Jawad Bendaoud sera-t-il à nouveau relaxé ? Son procès en appel, pour avoir logé deux jihadistes du 13 Novembre, dont l'un des cerveaux présumés des attaques qui avaient fait 130 morts à Paris et Saint-Denis, a démarré mercredi devant la cour d'appel de Paris.
Jogging noir à paillettes dorées, bling bling à souhait : Jawad Bendaoud n'a pas misé sur la discrétion pour son grand retour au palais de justice de Paris. Relaxé en première instance, il comparait libre, contrairement au procès qui s'est tenu en janvier et février. Âgé de 32 ans, il est rejugé pour «recel de malfaiteurs terroristes», pour avoir fourni l'appartement où Abdelhamid Abaaoud et Chakib Akrouh s'étaient repliés, à Saint-Denis (Seine-Saint-Denis). C'est là que les deux jihadistes, et la cousine du premier, Hasna Aït Boulahcen, sont morts le 18 novembre dans l'assaut des policiers du Raid.
Une attitude différente
En février, à l'issue d'un procès retentissant, le premier en lien avec les attentats du 13 novembre 2015, Jawad Bendaoud avait été relaxé. Le tribunal correctionnel avait jugé qu'il n'était «pas prouvé» qu'il avait «fourni un hébergement à deux individus qu'il savait être des terroristes du 13 Novembre, afin de les soustraire aux recherches et éviter ainsi leur arrestation». Mais le parquet avait aussitôt fait un appel général du jugement.

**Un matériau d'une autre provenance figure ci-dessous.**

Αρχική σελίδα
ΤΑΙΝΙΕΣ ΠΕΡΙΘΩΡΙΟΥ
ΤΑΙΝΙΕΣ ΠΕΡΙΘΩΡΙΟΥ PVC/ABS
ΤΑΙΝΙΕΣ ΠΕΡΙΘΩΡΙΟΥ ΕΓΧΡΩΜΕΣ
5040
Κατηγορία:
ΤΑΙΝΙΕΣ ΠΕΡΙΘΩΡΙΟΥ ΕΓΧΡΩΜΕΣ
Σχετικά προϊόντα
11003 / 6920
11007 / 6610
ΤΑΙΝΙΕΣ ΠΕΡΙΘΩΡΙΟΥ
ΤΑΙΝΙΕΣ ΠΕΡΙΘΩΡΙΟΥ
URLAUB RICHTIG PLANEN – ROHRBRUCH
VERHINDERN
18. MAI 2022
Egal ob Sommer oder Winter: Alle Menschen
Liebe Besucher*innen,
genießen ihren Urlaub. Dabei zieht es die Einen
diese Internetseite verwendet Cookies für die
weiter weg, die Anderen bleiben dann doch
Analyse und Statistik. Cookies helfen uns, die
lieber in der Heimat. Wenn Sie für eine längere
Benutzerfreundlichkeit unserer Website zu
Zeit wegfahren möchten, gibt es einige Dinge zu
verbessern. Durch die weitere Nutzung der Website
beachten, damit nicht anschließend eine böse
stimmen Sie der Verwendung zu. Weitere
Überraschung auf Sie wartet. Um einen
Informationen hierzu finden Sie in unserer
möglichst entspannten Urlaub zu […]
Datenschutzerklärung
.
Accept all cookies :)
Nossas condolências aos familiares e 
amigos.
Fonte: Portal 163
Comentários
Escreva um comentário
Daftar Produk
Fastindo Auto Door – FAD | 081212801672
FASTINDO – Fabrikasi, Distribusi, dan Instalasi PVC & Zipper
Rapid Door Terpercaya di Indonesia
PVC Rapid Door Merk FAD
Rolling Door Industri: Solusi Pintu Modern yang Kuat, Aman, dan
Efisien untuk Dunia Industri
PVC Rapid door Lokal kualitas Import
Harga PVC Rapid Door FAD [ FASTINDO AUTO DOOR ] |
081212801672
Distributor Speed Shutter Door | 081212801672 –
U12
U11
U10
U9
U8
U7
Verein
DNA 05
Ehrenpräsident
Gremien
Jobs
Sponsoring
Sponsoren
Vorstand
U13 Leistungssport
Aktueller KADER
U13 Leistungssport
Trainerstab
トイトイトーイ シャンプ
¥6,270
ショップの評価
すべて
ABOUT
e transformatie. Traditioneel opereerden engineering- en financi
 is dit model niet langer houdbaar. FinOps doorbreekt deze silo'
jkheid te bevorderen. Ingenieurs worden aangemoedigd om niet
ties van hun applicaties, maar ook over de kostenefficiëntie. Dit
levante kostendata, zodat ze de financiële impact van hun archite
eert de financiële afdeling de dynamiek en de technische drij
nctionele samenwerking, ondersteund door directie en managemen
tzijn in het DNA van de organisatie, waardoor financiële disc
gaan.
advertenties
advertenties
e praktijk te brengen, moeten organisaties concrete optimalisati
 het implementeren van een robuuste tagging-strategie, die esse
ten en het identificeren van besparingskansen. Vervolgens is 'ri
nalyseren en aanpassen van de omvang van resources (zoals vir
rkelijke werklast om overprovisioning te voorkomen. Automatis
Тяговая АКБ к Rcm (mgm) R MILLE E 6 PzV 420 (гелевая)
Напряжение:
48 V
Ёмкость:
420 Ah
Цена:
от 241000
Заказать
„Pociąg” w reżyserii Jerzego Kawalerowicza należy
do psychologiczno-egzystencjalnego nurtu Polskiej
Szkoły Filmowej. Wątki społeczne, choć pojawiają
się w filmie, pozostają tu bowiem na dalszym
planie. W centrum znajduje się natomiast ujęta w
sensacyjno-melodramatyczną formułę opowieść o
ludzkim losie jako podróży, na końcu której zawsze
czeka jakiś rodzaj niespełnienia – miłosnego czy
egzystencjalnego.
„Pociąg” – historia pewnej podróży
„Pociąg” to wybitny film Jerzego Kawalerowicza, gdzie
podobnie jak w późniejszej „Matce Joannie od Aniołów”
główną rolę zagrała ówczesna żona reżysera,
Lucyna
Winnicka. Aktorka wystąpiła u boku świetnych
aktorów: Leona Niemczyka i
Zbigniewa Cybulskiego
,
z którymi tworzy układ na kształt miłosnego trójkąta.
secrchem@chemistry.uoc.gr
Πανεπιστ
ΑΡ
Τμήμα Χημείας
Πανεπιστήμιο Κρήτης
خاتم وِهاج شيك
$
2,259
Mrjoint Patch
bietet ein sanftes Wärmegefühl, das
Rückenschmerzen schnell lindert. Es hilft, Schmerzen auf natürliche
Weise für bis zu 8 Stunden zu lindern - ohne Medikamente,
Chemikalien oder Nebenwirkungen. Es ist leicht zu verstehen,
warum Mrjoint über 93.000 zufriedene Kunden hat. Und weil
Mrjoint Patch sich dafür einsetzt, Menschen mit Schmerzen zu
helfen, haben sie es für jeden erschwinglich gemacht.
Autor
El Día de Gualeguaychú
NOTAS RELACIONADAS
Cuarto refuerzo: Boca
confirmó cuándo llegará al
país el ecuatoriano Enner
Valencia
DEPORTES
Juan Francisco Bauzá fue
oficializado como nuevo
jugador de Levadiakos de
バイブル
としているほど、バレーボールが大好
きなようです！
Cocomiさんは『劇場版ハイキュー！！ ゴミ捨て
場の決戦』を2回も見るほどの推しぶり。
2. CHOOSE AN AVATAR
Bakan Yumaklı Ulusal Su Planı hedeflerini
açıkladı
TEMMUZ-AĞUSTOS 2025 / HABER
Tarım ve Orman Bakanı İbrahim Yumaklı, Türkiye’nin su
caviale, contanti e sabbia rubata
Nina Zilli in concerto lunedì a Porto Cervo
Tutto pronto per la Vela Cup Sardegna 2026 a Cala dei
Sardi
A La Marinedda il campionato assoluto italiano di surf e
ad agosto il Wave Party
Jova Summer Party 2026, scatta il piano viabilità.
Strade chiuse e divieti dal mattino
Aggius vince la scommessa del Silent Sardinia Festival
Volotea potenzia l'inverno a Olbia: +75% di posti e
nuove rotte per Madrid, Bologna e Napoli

Si sa relaxe est confirmée, Jawad Bendaoud sera en mesure de demander une indemnisation pour sa détention provisoire de 27 mois à l'isolement. Appel des prévenus, appel des nombreux avocats de la partie civile, rappel des faits : l'audience de mercredi matin a permis d'introduire le procès qui se déroulera jusqu'au 21 décembre. Jawad Bendaoud, dont les fantasques déclarations avaient fait fureur sur les réseaux sociaux lors du premier procès, est resté calme. Il a tout de même haussé la voix quand l'avocate générale a expliqué qu'elle voulait voir sa mère témoigner. «Elle est au Maroc !», lui a-t-il lancé, sur un ton assez agressif.
Le parquet général s'est désisté de son appel concernant Mohamed Soumah, qui avait eu le rôle d'intermédiaire entre Hasna Aït Boulahcen, chargée de trouver une planque pour Abdelhamid Abaaoud, et Jawad Bendaoud. Sa condamnation pénale à 5 ans d'emprisonnement est donc définitive.
«Dans la sérénité»
En revanche, Youssef Aït Boulahcen, le frère d'Hasna et le cousin d'Abdelhamid Abaaoud, sera bien rejugé pour «non-dénonciation de crime terroriste». «J'ai fait appel car tout simplement je suis innocent des faits qui me sont reprochés», a-t-il expliqué à la cour, d'une voix claire et posée. Il avait été condamné à quatre ans de prison, dont un an avec sursis, accusé de ne pas avoir dénoncé le nouvel attentat qu'Abaaoud comptait commettre. La cour l'entendra jeudi et vendredi. Puis ça devrait être le tour de Jawad Bendaoud le 28, 29 et 30 novembre.
La salle était quasiment remplie d'avocats mercredi matin. Ils étaient une cinquantaine, pour défendre des centaines de victimes. Ces dernières étaient en revanche dans une salle de retransmission, la 16ème chambre n'étant pas suffisamment grande. Une avocate de parties civiles, Frédérique Giffard, a fait part du «profond sentiment de relégation» des victimes, à cause de cet «éloignement physique». «Nous serons très vigilants pour que cette situation ne se reproduise pas, notamment pour le procès des attentats du 13 Novembre», a-t-elle déclaré à la cour.
«J'espère que le procès se déroulera dans la sérénité et le respect des familles», a dit à l'AFP une autre avocate de parties civiles Samia Maktouf, avant le début du procès. «J'espère que le show et le cirque auxquels nous avons assistés en première instance ne se reproduira pas», a-t-elle ajouté. Jawad Bendaoud s'était livré à un one-man-show lors de ce procès, exaspérant les victimes des attentats.